§ **Request**
Please return the lines of the material unchanged, starting at the line that contains "Las pruebas de Selenium" and stopping after the line that contains "La mayoría de".

§ **Collected data entries**
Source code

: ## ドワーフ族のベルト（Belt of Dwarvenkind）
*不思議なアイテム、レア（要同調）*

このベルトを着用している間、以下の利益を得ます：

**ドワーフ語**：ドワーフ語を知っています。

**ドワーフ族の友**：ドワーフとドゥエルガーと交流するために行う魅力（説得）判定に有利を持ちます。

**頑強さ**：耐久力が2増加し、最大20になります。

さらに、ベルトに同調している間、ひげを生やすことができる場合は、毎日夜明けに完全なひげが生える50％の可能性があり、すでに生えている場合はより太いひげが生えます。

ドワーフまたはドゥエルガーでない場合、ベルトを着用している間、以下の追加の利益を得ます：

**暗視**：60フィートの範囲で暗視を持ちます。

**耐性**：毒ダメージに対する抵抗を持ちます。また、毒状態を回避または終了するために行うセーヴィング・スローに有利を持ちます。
==
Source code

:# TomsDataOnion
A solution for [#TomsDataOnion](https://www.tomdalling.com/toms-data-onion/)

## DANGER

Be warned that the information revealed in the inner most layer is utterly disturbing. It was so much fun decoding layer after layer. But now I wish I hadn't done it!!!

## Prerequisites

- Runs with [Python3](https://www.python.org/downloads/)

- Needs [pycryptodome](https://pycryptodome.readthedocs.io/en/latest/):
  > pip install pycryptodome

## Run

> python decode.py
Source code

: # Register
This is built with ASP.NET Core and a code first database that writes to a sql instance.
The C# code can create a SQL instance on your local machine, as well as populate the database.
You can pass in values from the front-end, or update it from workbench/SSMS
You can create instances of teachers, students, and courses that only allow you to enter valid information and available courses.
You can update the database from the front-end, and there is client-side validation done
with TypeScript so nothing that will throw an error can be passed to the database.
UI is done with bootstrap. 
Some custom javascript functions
---
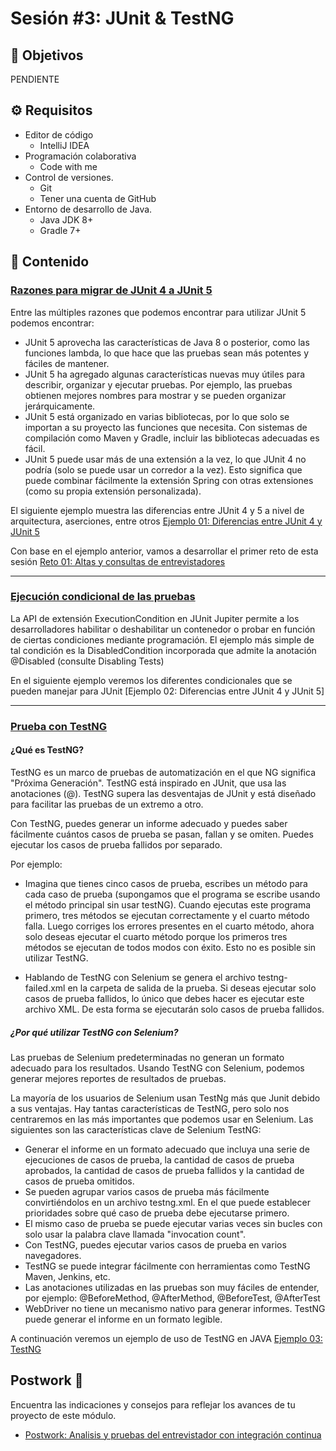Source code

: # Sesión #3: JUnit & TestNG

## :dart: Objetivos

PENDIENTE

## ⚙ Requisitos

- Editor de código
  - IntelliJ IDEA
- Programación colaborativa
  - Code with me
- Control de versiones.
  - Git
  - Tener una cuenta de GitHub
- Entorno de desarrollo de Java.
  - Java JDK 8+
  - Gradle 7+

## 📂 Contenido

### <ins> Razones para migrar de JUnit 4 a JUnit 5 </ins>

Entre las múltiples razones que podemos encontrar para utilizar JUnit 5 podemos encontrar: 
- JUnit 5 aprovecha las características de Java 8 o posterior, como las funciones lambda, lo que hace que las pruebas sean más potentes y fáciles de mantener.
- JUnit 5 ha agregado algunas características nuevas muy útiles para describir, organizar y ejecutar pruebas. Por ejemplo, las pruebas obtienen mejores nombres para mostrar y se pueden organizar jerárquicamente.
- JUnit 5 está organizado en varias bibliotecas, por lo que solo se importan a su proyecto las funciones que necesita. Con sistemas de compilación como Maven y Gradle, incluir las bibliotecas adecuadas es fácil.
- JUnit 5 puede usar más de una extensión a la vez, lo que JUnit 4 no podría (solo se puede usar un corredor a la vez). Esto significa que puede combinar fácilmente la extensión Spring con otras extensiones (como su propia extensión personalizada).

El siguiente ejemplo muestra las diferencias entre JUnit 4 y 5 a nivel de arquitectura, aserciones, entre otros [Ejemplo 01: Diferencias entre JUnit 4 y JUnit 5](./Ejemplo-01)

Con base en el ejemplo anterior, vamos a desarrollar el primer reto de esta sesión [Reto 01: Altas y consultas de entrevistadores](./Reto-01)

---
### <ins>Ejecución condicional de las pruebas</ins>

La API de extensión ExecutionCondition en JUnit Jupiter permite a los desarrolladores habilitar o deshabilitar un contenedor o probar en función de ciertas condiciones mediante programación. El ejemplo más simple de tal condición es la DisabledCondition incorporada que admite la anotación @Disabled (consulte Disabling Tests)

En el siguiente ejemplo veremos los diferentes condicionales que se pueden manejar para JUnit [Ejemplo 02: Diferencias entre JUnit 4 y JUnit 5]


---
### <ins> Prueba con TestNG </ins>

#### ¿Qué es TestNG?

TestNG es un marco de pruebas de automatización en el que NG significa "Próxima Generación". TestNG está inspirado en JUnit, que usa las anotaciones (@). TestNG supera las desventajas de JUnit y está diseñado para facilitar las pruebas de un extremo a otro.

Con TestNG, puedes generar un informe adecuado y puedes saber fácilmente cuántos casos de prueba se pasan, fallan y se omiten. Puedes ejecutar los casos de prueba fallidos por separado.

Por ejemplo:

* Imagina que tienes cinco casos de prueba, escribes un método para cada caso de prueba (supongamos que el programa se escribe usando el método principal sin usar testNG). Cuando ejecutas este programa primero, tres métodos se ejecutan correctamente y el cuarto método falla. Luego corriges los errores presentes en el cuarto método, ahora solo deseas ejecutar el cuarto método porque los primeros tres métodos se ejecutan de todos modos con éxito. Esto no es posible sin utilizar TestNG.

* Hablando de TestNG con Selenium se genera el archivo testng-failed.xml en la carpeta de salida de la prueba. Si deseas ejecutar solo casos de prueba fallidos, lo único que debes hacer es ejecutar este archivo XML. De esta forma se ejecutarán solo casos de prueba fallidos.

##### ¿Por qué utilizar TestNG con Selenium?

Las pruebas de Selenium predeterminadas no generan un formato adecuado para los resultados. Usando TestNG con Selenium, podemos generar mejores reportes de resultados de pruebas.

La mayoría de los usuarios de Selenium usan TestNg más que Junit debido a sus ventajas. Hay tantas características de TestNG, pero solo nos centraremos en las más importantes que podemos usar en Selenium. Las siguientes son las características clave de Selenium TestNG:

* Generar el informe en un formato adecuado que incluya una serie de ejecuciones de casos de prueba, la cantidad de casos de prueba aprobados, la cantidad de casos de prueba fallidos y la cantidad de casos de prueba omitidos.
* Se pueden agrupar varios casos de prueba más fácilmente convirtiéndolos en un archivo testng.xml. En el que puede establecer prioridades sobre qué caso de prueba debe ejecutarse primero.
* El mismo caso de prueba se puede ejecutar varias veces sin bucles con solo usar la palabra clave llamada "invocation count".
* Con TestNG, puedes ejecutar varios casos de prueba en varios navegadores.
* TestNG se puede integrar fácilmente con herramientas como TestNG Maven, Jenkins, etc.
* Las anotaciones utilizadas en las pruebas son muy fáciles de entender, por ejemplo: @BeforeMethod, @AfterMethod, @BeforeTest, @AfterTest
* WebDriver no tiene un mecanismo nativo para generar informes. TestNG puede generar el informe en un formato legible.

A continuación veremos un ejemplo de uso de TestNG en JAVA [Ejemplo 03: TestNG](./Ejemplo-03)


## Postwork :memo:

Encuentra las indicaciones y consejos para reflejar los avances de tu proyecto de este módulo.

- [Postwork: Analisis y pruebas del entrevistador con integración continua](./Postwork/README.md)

§ **Result of this exercise**
Las pruebas de Selenium predeterminadas no generan un formato adecuado para los resultados. Usando TestNG con Selenium, podemos generar mejores reportes de resultados de pruebas.

La mayoría de los usuarios de Selenium usan TestNg más que Junit debido a sus ventajas. Hay tantas características de TestNG, pero solo nos centraremos en las más importantes que podemos usar en Selenium. Las siguientes son las características clave de Selenium TestNG:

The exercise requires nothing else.